When you find a suitable opening like Senior Data Scientist: LTV, Bidding & Fraud Modeling at Scrambly, make sure to apply directly through our website. It gives you an edge and shows you're keen to join our team. Plus, who doesn’t love a direct application? It’s easier than navigating through job boards!

We think you need these skills to ace Senior Data Scientist: LTV, Bidding & Fraud Modeling

Data Modelling
User Valuation
Monetisation Strategies
Forecasting
Pricing Controls
Collaboration with Engineers
Data-Driven Solutions

Some tips for your application 🫡

Show Off Your Projects:In the world of data science, your projects can speak volumes about your skills. Make sure to showcase a few key projects in your CV or portfolio, especially those that highlight your ability to work with data sets, build models, or use relevant tools like Python, R, or SQL. Don’t forget to include links to any GitHub repositories if applicable!

Quantify Your Achievements:Employers love numbers! When drafting your CV, highlight your achievements with quantifiable results. For instance, mention how your data analysis led to a certain percentage increase in efficiency or revenue at a previous job or project. These details can really make your application pop!

Craft a Tailored Cover Letter:For a full-time role at Scrambly, your cover letter should reflect your passion for data science and your excitement about the specific projects or values of the company. Dive into why you’re a good fit, how your skills align with their needs, and any unique perspectives you can bring to the team.

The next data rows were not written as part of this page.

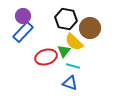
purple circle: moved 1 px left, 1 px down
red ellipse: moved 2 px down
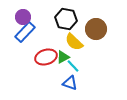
purple circle: moved 1 px down
brown circle: moved 6 px right, 1 px down
blue rectangle: moved 2 px right
green triangle: moved 1 px left, 6 px down; rotated 24 degrees clockwise
cyan line: rotated 32 degrees clockwise
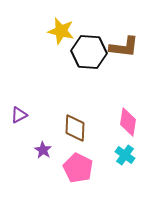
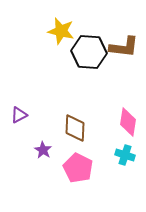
cyan cross: rotated 18 degrees counterclockwise
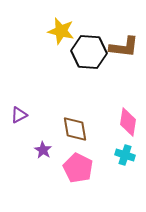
brown diamond: moved 1 px down; rotated 12 degrees counterclockwise
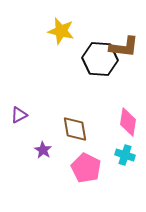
black hexagon: moved 11 px right, 7 px down
pink pentagon: moved 8 px right
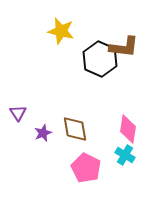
black hexagon: rotated 20 degrees clockwise
purple triangle: moved 1 px left, 2 px up; rotated 36 degrees counterclockwise
pink diamond: moved 7 px down
purple star: moved 17 px up; rotated 18 degrees clockwise
cyan cross: rotated 12 degrees clockwise
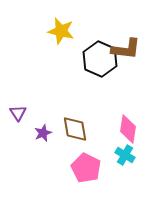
brown L-shape: moved 2 px right, 2 px down
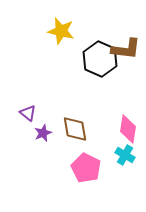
purple triangle: moved 10 px right; rotated 18 degrees counterclockwise
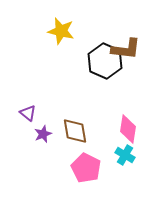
black hexagon: moved 5 px right, 2 px down
brown diamond: moved 2 px down
purple star: moved 1 px down
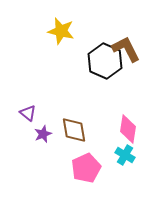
brown L-shape: rotated 124 degrees counterclockwise
brown diamond: moved 1 px left, 1 px up
pink pentagon: rotated 20 degrees clockwise
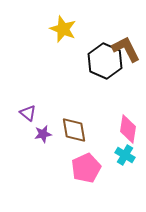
yellow star: moved 2 px right, 2 px up; rotated 8 degrees clockwise
purple star: rotated 12 degrees clockwise
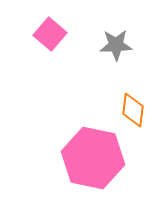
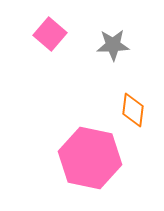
gray star: moved 3 px left
pink hexagon: moved 3 px left
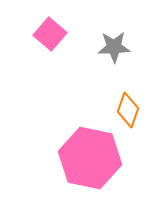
gray star: moved 1 px right, 2 px down
orange diamond: moved 5 px left; rotated 12 degrees clockwise
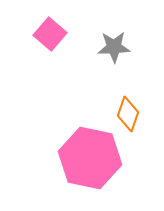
orange diamond: moved 4 px down
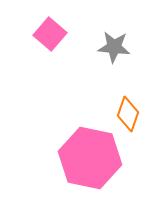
gray star: rotated 8 degrees clockwise
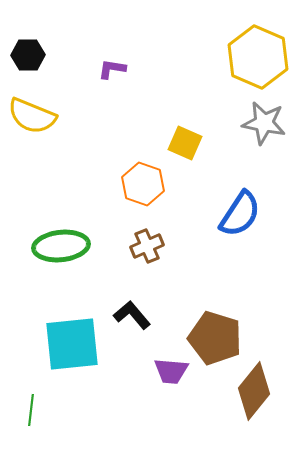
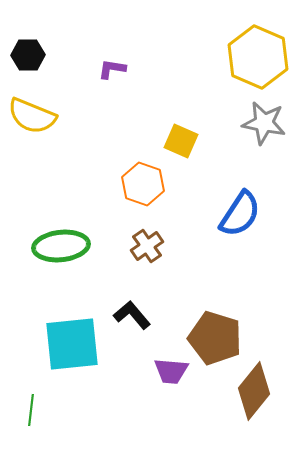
yellow square: moved 4 px left, 2 px up
brown cross: rotated 12 degrees counterclockwise
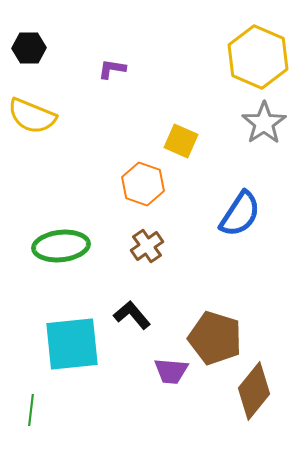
black hexagon: moved 1 px right, 7 px up
gray star: rotated 27 degrees clockwise
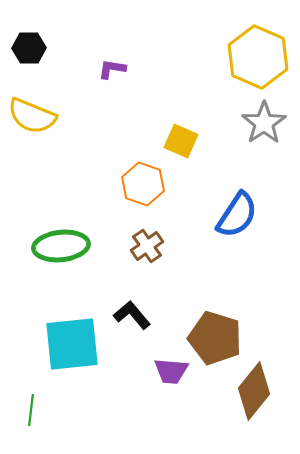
blue semicircle: moved 3 px left, 1 px down
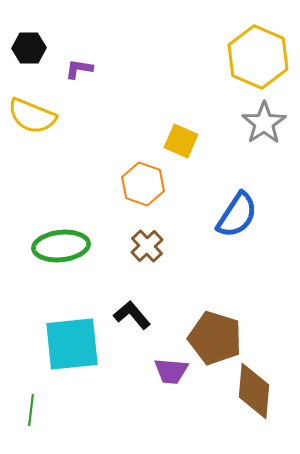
purple L-shape: moved 33 px left
brown cross: rotated 8 degrees counterclockwise
brown diamond: rotated 34 degrees counterclockwise
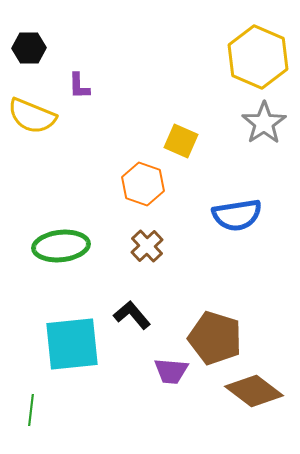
purple L-shape: moved 17 px down; rotated 100 degrees counterclockwise
blue semicircle: rotated 48 degrees clockwise
brown diamond: rotated 58 degrees counterclockwise
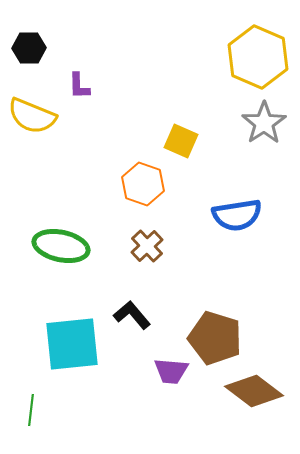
green ellipse: rotated 18 degrees clockwise
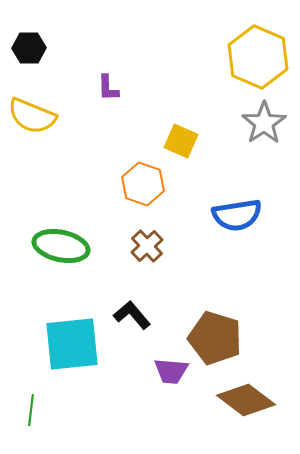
purple L-shape: moved 29 px right, 2 px down
brown diamond: moved 8 px left, 9 px down
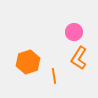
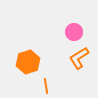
orange L-shape: rotated 25 degrees clockwise
orange line: moved 8 px left, 10 px down
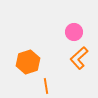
orange L-shape: rotated 10 degrees counterclockwise
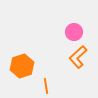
orange L-shape: moved 1 px left, 1 px up
orange hexagon: moved 6 px left, 4 px down
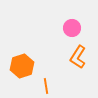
pink circle: moved 2 px left, 4 px up
orange L-shape: rotated 15 degrees counterclockwise
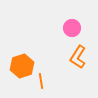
orange line: moved 5 px left, 5 px up
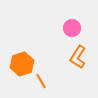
orange hexagon: moved 2 px up
orange line: rotated 21 degrees counterclockwise
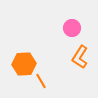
orange L-shape: moved 2 px right
orange hexagon: moved 2 px right; rotated 15 degrees clockwise
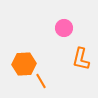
pink circle: moved 8 px left
orange L-shape: moved 1 px right, 2 px down; rotated 20 degrees counterclockwise
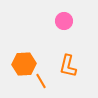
pink circle: moved 7 px up
orange L-shape: moved 13 px left, 7 px down
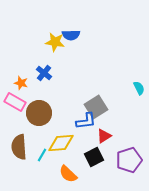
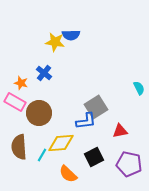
red triangle: moved 16 px right, 5 px up; rotated 21 degrees clockwise
purple pentagon: moved 4 px down; rotated 30 degrees clockwise
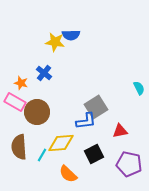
brown circle: moved 2 px left, 1 px up
black square: moved 3 px up
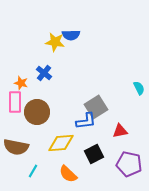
pink rectangle: rotated 60 degrees clockwise
brown semicircle: moved 3 px left; rotated 75 degrees counterclockwise
cyan line: moved 9 px left, 16 px down
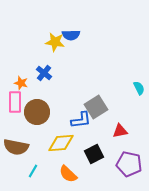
blue L-shape: moved 5 px left, 1 px up
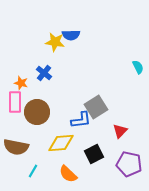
cyan semicircle: moved 1 px left, 21 px up
red triangle: rotated 35 degrees counterclockwise
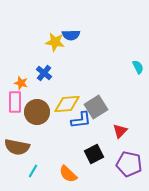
yellow diamond: moved 6 px right, 39 px up
brown semicircle: moved 1 px right
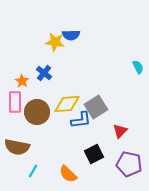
orange star: moved 1 px right, 2 px up; rotated 16 degrees clockwise
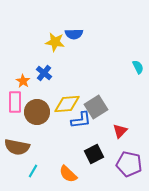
blue semicircle: moved 3 px right, 1 px up
orange star: moved 1 px right
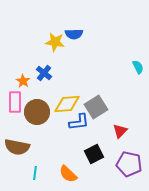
blue L-shape: moved 2 px left, 2 px down
cyan line: moved 2 px right, 2 px down; rotated 24 degrees counterclockwise
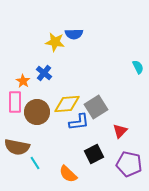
cyan line: moved 10 px up; rotated 40 degrees counterclockwise
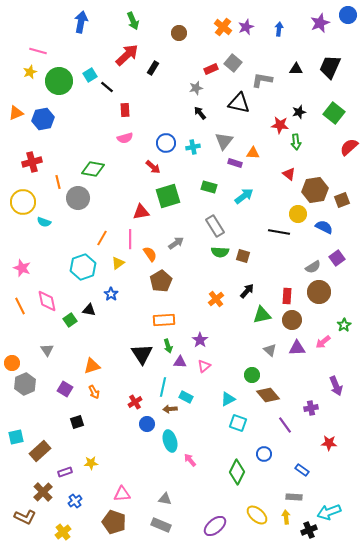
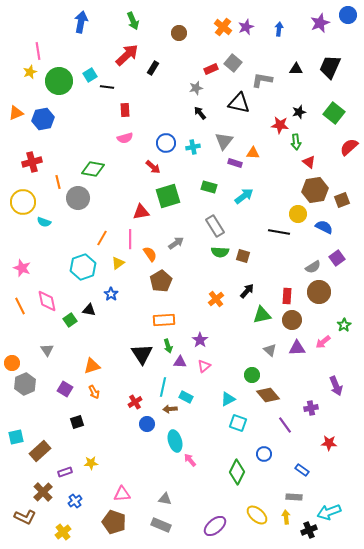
pink line at (38, 51): rotated 66 degrees clockwise
black line at (107, 87): rotated 32 degrees counterclockwise
red triangle at (289, 174): moved 20 px right, 12 px up
cyan ellipse at (170, 441): moved 5 px right
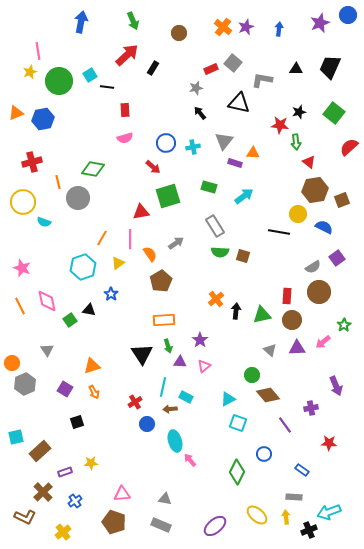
black arrow at (247, 291): moved 11 px left, 20 px down; rotated 35 degrees counterclockwise
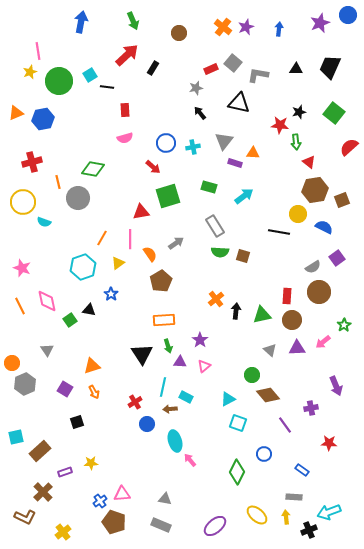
gray L-shape at (262, 80): moved 4 px left, 5 px up
blue cross at (75, 501): moved 25 px right
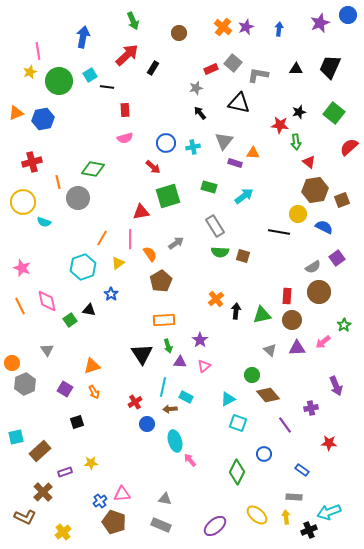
blue arrow at (81, 22): moved 2 px right, 15 px down
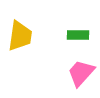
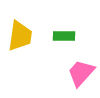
green rectangle: moved 14 px left, 1 px down
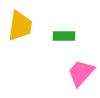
yellow trapezoid: moved 10 px up
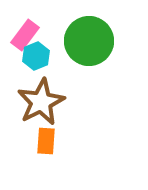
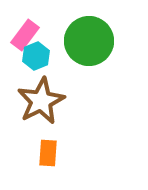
brown star: moved 1 px up
orange rectangle: moved 2 px right, 12 px down
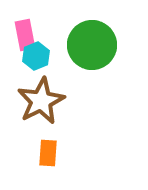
pink rectangle: rotated 48 degrees counterclockwise
green circle: moved 3 px right, 4 px down
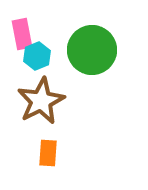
pink rectangle: moved 3 px left, 1 px up
green circle: moved 5 px down
cyan hexagon: moved 1 px right
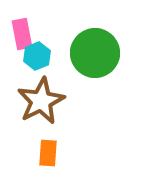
green circle: moved 3 px right, 3 px down
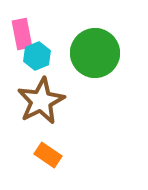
orange rectangle: moved 2 px down; rotated 60 degrees counterclockwise
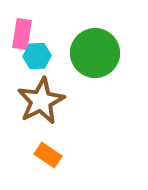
pink rectangle: rotated 20 degrees clockwise
cyan hexagon: rotated 20 degrees clockwise
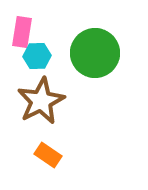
pink rectangle: moved 2 px up
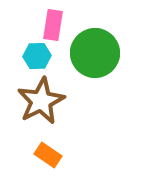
pink rectangle: moved 31 px right, 7 px up
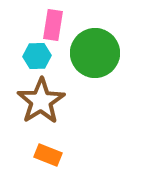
brown star: rotated 6 degrees counterclockwise
orange rectangle: rotated 12 degrees counterclockwise
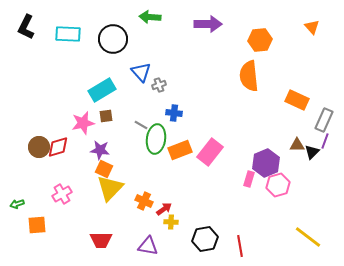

Stand Out with Relevant Courses and Certifications:Although experience talks, relevant courses or certifications can be your ticket to impressing hiring managers at Scrambly. Mention any standout courses you've completed that equipped you with essential skills, such as machine learning certifications or data visualisation courses. This shows your commitment to continuously developing your skills in the field!

How to prepare for a job interview at Scrambly

Brush Up on Your Statistics

For a data science role, we need to seriously sharpen our statistics skills. Get ready to tackle technical questions on probability distributions, hypothesis testing, and regression analysis. These are often the bread and butter of data science interviews, so don't just skim over them!

Showcase Your Projects

Prepare a killer portfolio showcasing your data science projects. We should include details about the datasets used, the tools and techniques applied, and the impact of your findings. If we can walk them through a particularly challenging project or a cool visualisation that had real-world implications, it’ll really make us stand out!

Get Comfortable with Python and R

Most data science positions require us to be proficient in programming languages like Python and R. We should practice common libraries like pandas, NumPy, and scikit-learn, and be ready for live coding exercises or algorithm questions. Showing off our coding chops can really impress the interviewers at Scrambly!

Prepare for Case Studies

Expect to encounter real-world case studies during the interview. We might be asked how we’d approach a data problem or analyse a dataset to extract insights. It's essential to think out loud and demonstrate our problem-solving process so that the interviewer can see our logical thinking in action.